The UK Hydrographic Office (UKHO) and marine autonomy software company Marine AI have launched a new research programme to enable autonomous surface vessels (ASVs) to read, interpret, and act upon official navigational information once only usable by human mariners.
The eight-month project will see Marine AI fine-tune its baseline large language model (LLM) to process admiralty sailing directions (SDs) information and radio navigation warnings (RNWs), currently written in natural language for human interpretation, and feed this structured information into the software suite for autonomous control.
The UKHO said this development could enable uncrewed vessels to make safe, real-time decisions based on the same authoritative data used by professional mariners.

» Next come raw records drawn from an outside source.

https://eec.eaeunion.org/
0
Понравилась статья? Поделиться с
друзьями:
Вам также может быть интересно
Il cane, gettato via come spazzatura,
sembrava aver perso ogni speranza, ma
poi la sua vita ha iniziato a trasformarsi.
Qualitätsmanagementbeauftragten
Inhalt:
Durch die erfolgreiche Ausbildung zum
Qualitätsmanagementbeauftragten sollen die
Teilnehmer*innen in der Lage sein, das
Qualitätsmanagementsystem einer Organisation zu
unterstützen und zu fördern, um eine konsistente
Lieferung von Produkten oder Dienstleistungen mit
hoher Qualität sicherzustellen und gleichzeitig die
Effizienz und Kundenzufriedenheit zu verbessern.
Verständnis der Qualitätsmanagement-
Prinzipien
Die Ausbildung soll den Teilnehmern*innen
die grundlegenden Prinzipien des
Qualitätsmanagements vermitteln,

At present, ASVs such as maritime autonomous surface ships rely on human operators to interpret text-heavy navigation data, often described in non-standard nautical language and distributed through legacy systems.
The UKHO said project will address the challenges posed by unstructured text, legacy broadcast formats, and the lack of machine-readability, by retraining a bespoke LLM and developing supporting AI agents to structure the data before it is fed into the AI software's tactical engine and human–machine interface.
The UKHO said that, by solving these challenges, the research will allow autonomous vessels to operate more independently, responding immediately to RNWs and SDs without waiting for human interpretation.
The research programme will culminate in a live on-water demonstration in the spring of 2026, using Zero USV’s 12-metre unmanned surface vehicle equipped with Marine AI’s software suite on Plymouth’s waterways, alongside advanced simulation events.